Sleman – Meskipun di wilayah Prambanan tepatnya sekitar Boko tidak hujan deras namun batu berukuran besar berdiameter 1,5 hingga 2 meter menimpa rumah Purwadi (58 tahun) di pedukuhan Gunungharjo Bokoharjo Prambanan yang letaknya persis dibawah bukit Boko, sekitar pukul WIB, Rabu (3/12) siang.
Meskipun longsoran batu besar tersebut tidak menimbulkan korban jiwa, namun kerugian material mencapai sekitar Rp 10 juta. Kerugian tersebut antara lain jebolnya tembok rumah yang menganga cukup lebar sekitar 4 meteran persegi. Disamping itu beberapa perabotan rumah tangga termasuk elektronik juga mengalami kerusakan.
Rumah yang mengalami kerusakan akibat tertimpa batu besar tersebut Kamis (4/12) pagi dikunjungi Bupati Sleman, Drs H Sri Purnomo MSI yang pada kesempataan tersebut didampingi Kepala BPBD kabupaten Sleman Drs Juli Setiono Dwi Wasito, Kepala Bagian Humas Dra Endah SW MPA juga Muspika kecamatan Prambanan.

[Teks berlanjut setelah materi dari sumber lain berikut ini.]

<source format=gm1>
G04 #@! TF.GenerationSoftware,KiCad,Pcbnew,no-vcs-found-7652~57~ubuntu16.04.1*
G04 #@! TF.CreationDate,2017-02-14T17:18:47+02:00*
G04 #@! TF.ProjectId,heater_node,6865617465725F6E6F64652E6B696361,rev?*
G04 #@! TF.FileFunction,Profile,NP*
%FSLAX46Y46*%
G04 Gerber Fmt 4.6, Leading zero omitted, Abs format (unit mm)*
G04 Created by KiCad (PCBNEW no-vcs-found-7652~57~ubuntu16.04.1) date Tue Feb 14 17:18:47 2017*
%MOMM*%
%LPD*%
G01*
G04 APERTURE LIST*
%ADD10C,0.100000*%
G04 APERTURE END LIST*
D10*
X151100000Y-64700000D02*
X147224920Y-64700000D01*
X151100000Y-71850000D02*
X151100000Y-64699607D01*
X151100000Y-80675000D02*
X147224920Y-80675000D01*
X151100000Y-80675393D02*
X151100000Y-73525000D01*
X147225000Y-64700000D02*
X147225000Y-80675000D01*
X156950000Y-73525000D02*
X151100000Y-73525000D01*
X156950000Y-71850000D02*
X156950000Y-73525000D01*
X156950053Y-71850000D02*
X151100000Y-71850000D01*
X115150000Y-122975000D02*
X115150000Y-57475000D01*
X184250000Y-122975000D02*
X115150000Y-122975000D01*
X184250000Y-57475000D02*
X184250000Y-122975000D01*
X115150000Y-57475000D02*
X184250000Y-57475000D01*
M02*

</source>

Pada kesempatan tersebut Sri Purnomo memberikan bantuan peralatan kerja dan bahan kebutuhan pokok antara lain berupa beras, minyak goreng, gula, mie dan lainnya. Bantuan diterima Purwadi dan disaksikan Muspika Kecamatan Prambanan. Dengan bantuan yang tidak seberapa tersebut Sri Purnomo berharap mampu meringankan beban keluarga, sedangkan yang berupa peralatan kerja dapat dimanfaatkan untuk kerja bakti/gotong royong masyarakat.
Disampaikan juga oleh Sri Purnomo bahwa mengingat di atas bukit masih ada tiga batu besar dan ada patahan batu yang berpotensi longsor, maka warga yang berada dibawah bukit termasuk rumah Purwadi untuk waspada dan berhati-hati, terutama saat hujan tiba harus selalu meningkatkan kewaspadaan dan yang lebih penting pada malam hari dilakukan posko ronda.

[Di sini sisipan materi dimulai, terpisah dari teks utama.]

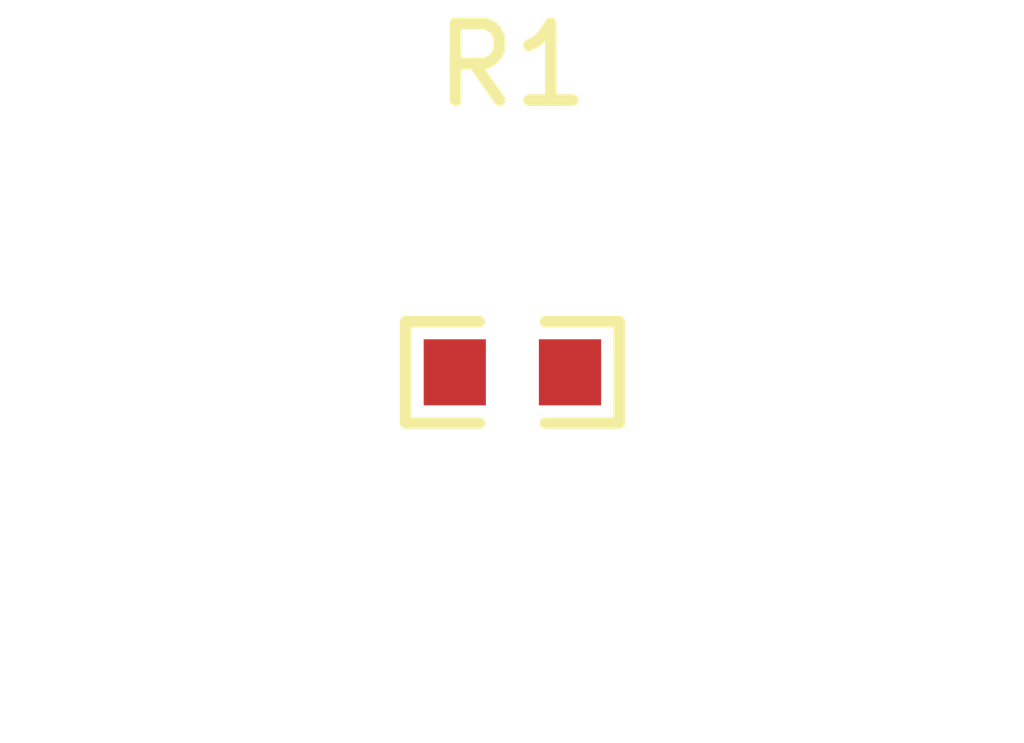
<source format=kicad_pcb>
(kicad_pcb
    (version 20241229)
    (generator "atopile")
    (generator_version "0.8.2")
    (general
        (thickness 1.6)
        (legacy_teardrops no)
    )
    (paper "A4")
    (layers
        (0 "F.Cu" signal)
        (31 "B.Cu" signal)
        (32 "B.Adhes" user "B.Adhesive")
        (33 "F.Adhes" user "F.Adhesive")
        (34 "B.Paste" user)
        (35 "F.Paste" user)
        (36 "B.SilkS" user "B.Silkscreen")
        (37 "F.SilkS" user "F.Silkscreen")
        (38 "B.Mask" user)
        (39 "F.Mask" user)
        (40 "Dwgs.User" user "User.Drawings")
        (41 "Cmts.User" user "User.Comments")
        (42 "Eco1.User" user "User.Eco1")
        (43 "Eco2.User" user "User.Eco2")
        (44 "Edge.Cuts" user)
        (45 "Margin" user)
        (46 "B.CrtYd" user "B.Courtyard")
        (47 "F.CrtYd" user "F.Courtyard")
        (48 "B.Fab" user)
        (49 "F.Fab" user)
        (50 "User.1" user)
        (51 "User.2" user)
        (52 "User.3" user)
        (53 "User.4" user)
        (54 "User.5" user)
        (55 "User.6" user)
        (56 "User.7" user)
        (57 "User.8" user)
        (58 "User.9" user)
    )
    (setup
        (pad_to_mask_clearance 0)
        (allow_soldermask_bridges_in_footprints no)
        (pcbplotparams
            (layerselection 0x00010fc_ffffffff)
            (plot_on_all_layers_selection 0x0000000_00000000)
            (disableapertmacros no)
            (usegerberextensions no)
            (usegerberattributes yes)
            (usegerberadvancedattributes yes)
            (creategerberjobfile yes)
            (dashed_line_dash_ratio 12)
            (dashed_line_gap_ratio 3)
            (svgprecision 4)
            (plotframeref no)
            (mode 1)
            (useauxorigin no)
            (hpglpennumber 1)
            (hpglpenspeed 20)
            (hpglpendiameter 15)
            (pdf_front_fp_property_popups yes)
            (pdf_back_fp_property_popups yes)
            (dxfpolygonmode yes)
            (dxfimperialunits yes)
            (dxfusepcbnewfont yes)
            (psnegative no)
            (psa4output no)
            (plot_black_and_white yes)
            (plotinvisibletext no)
            (sketchpadsonfab no)
            (plotreference yes)
            (plotvalue yes)
            (plotpadnumbers no)
            (hidednponfab no)
            (sketchdnponfab yes)
            (crossoutdnponfab yes)
            (plotfptext yes)
            (subtractmaskfromsilk no)
            (outputformat 1)
            (mirror no)
            (drillshape 1)
            (scaleselection 1)
            (outputdirectory "")
        )
    )
    (net 0 "")
    (net 1 "r-net")
    (net 2 "r-net-1")
    (footprint "UNI_ROYAL_0603WAF1001T5E:R0603" (layer "F.Cu") (at 0 0 0))
)
</source>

“Dengan meronda pada malam hari untuk menjaga segala kemungkinan yang terjadi,” kata Sri Purnomo.
Sementara batu yang besar yang berpotensi longsor yang berada diatas bukit tersebut direncanakan untuk dipecah kecil-kecil agar mudah memindahkan, termasuk bebatuan yang ada diatas yang dibawahnya untuk pemukiman warga. Hal tersebut agar warga yang ada dibawah perbukitan merasa aman dan nyaman untuk tinggal.

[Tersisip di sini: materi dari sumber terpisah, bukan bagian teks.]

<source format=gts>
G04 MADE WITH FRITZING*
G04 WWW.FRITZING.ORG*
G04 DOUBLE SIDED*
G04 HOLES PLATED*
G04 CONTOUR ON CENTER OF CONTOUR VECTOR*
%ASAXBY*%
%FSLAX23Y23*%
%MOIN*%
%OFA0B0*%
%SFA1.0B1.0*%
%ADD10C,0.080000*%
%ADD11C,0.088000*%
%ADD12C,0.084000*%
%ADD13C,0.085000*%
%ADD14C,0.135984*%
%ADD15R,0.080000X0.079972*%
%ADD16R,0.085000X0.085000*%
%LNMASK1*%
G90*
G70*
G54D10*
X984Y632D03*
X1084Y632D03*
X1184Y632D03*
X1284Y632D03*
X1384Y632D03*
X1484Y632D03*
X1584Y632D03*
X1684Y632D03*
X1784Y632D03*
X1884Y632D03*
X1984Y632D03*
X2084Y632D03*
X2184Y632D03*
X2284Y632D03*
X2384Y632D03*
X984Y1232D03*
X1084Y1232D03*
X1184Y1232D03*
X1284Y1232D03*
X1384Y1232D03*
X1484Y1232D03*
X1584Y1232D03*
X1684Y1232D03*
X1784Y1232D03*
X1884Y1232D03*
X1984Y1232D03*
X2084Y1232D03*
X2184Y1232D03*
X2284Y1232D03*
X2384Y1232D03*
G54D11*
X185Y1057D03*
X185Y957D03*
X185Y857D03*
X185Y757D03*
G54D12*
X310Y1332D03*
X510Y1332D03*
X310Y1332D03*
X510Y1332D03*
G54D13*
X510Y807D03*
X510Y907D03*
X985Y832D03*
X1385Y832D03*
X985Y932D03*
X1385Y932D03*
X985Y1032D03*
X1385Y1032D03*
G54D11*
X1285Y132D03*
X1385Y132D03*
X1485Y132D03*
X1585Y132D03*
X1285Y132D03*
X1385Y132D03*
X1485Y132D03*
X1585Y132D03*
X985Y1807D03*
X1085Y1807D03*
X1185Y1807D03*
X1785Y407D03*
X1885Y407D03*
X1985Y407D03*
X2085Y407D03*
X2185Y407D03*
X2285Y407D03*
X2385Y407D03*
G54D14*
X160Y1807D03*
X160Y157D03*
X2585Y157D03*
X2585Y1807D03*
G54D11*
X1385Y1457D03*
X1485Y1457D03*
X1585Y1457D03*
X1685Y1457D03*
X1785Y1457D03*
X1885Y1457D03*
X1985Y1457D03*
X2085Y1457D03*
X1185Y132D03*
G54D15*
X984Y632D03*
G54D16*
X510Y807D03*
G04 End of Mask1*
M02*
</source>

Diakui Sri Purnomo memang beberapa tempat ada yang lolos dari pengamatan, tetapi sudah terjadi hal tersebut mengingat peta daerah yang rawan bencana memang tidak sedikit. “Kedepan segala kemungkinan dan beberapa tempat yang berpotensi bahaya akan terus diamati, terutama pada musim penghujan ini,” tambah Sri Purnomo.